As you can tell from this description, Arctic Circle season two has a fast-moving and convoluted plot. There were a lot of loose ends after season one and even more complexity arrives with the new cases Nina faces here. Although there is the draw of the cold, dark and remote setting, it’s not a textured or atmospheric programme. Instead, Arctic Circle is more a police procedural, with some family drama added in. As well as caring for a disabled daughter and a sister who is a recovering addict, one of Nina’s new cases involves contacts of her father – a man she’s never met.
Having said that, the investigation does take Nina and her Russian taskforce partner Viktor (Maxim Busel) into the forests of the far north, where illegal hunting is taking place. The scenery is stunning and some very sinister themes begin to emerge.
Originally broadcast as Ivalo in Finland, season two aired in 2021 and 2022 in its homeland. It consists of six one-hour episodes – the first of which will be broadcast on Channel 4 at 11:30pm on Sunday 28 January 2024. A third season went out in Finland last year. Rovaniemi is also known as the home town of Santa Claus.
If you enjoyed the Swedish series Rebecka Martinsson, based on the books by Åsa Larsson, then you’ll feel right at home with Arctic Circle. It has a similar feel but with different, more far-reaching cases.
This sounds good will check it out, thanks.

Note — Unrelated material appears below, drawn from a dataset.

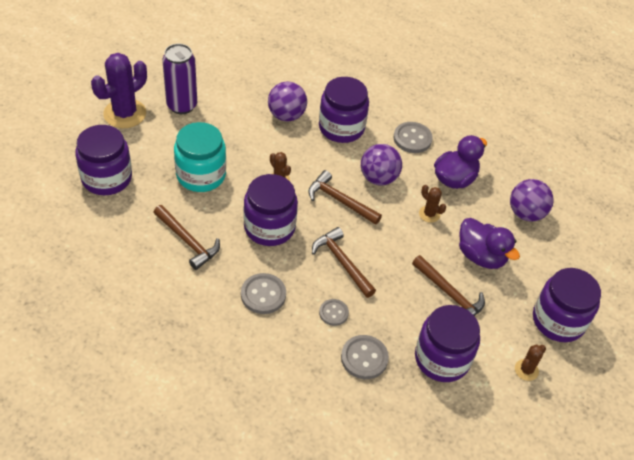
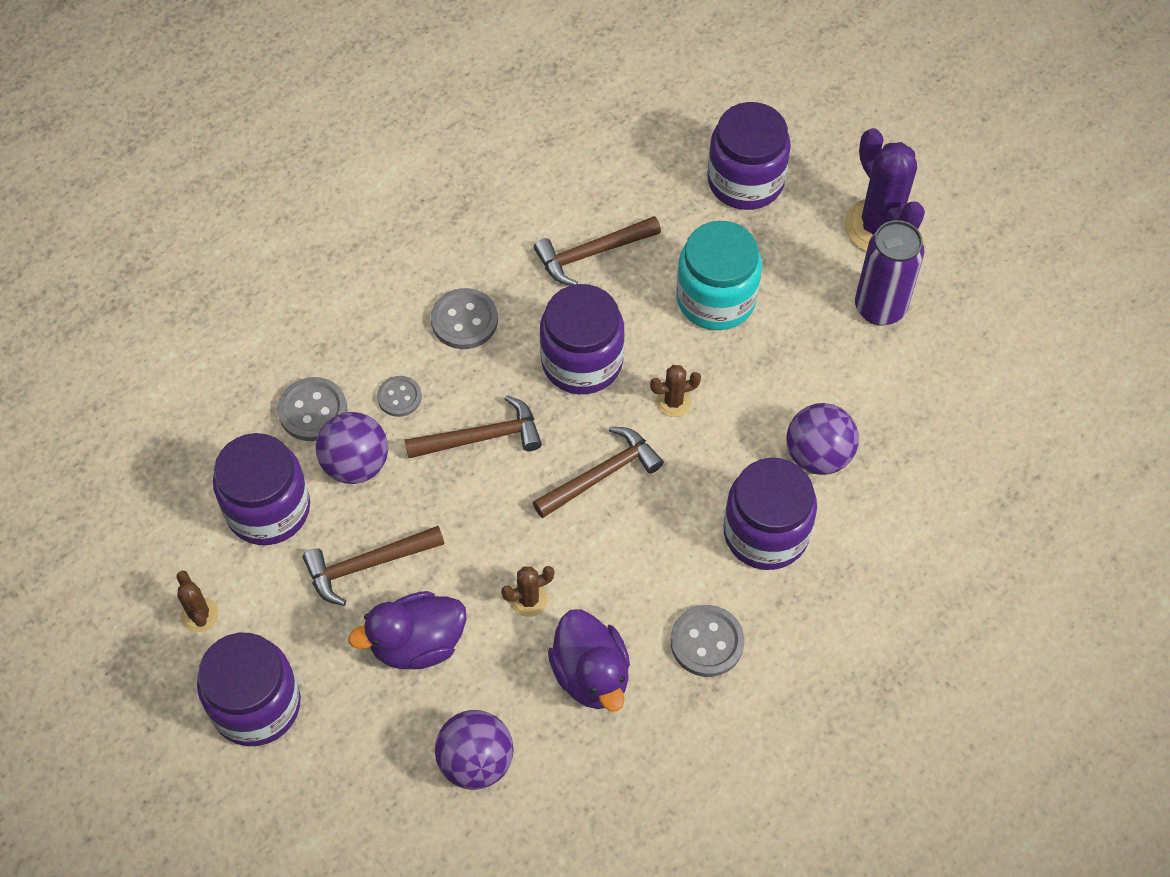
camera: 115 degrees right, 10 degrees up
purple ball [361,144,402,185] -> purple ball moved to [316,412,388,484]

By the way do you know if Astrid will return to television in the UK? I really enjoyed it and I heard there is at least another season.
Why is Nina’s daughter bald . I know she has Down’s syndrome, but baldness is not usual with people who have that condition.

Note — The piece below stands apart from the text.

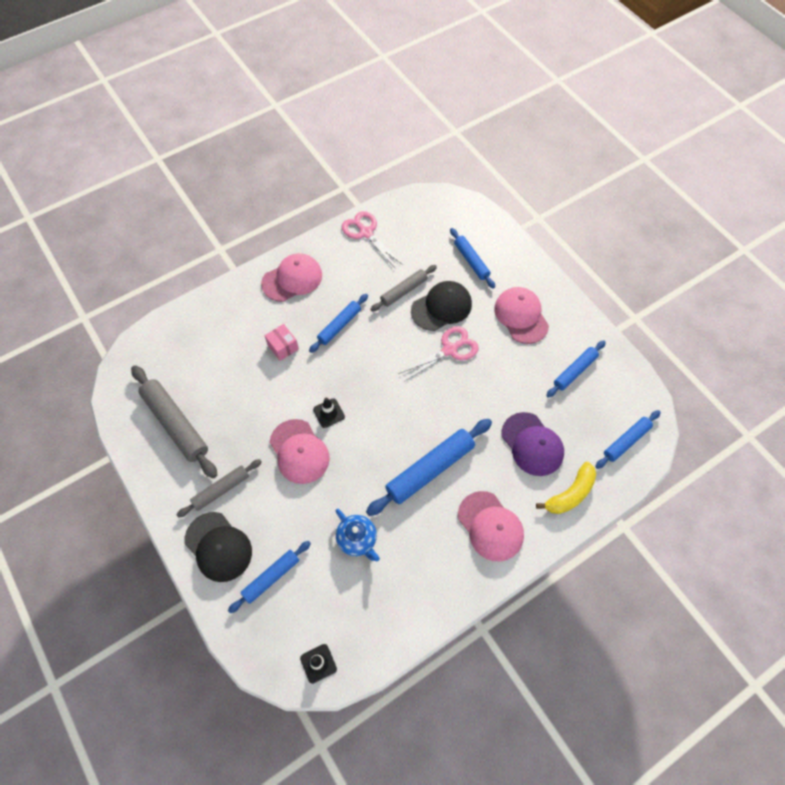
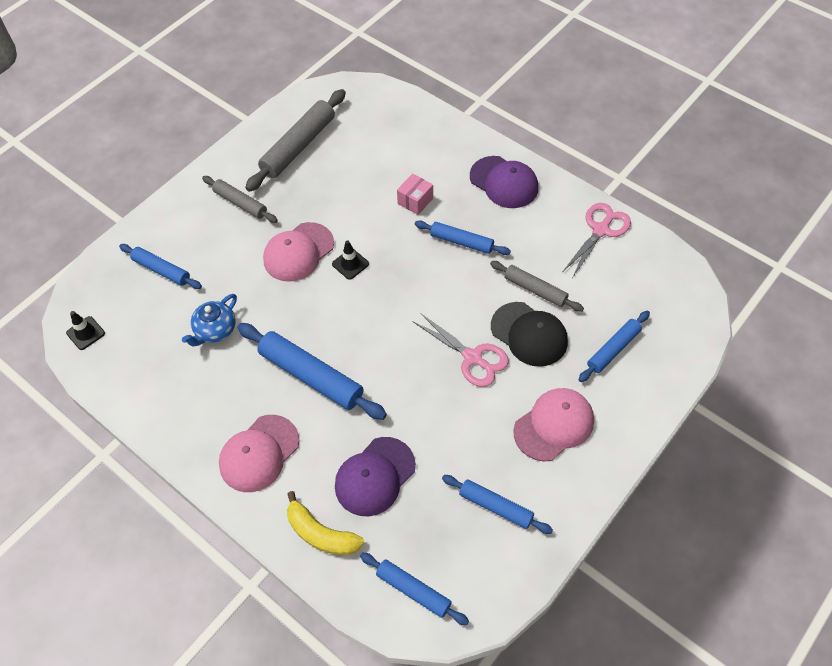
camera: 75 degrees right, 5 degrees down
black cap [185,512,252,582] -> none
pink cap [261,253,322,302] -> purple cap [470,156,538,208]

Several autoimmune diseases are more prevalent in people with Down syndrome (DS) including alopecia areata, a chronic immunological disorder that targets hair follicles and causes hair loss. When a person has alopecia areata, their body produces antibodies which attack healthy hair follicles.
the dubbing makes this, an otherwise very good show, unwatchable for me. give us a choice, at least
I believe the version on Walter Presents has subtitles and isn’t dubbed.
Although it was not ‘unbearable’ for me, it almost is.
I think the greatest degree of frustration was they tried to serve too many masters at once. By trying so hard to appease us Anglophones, they only ended up with those cheesy, out of sync, lip movements, way off track from the audio. This made the subtitle “choice” pretty much moot. If I had made this series, Kuustonen alone makes it all worth it, I would have everyone simply speak their own native language, NO DUBBING! at all and try to keep the audio tracking in since with the lip movements.
I, for one, ever so greatly enjoy these multi-lingual foreign productions like this one. Finnish, English, Russian, German…..that’s what subtitles (and sign language) are for!
I don’t think the version we viewed was dubbed. It had subtitles.
I have just finished watching season 2 and but for the obvious borrowing from Richard Connell and his highly anthologized story The Most Dangerous Game, season 2 is very watchable and has a few twists of its own. But there is no dubbing. All of the main characters are multilingual and slip into Finnish, English, Russian, and German with ease. There is a third season, and I like to hope a number 4 is in the works.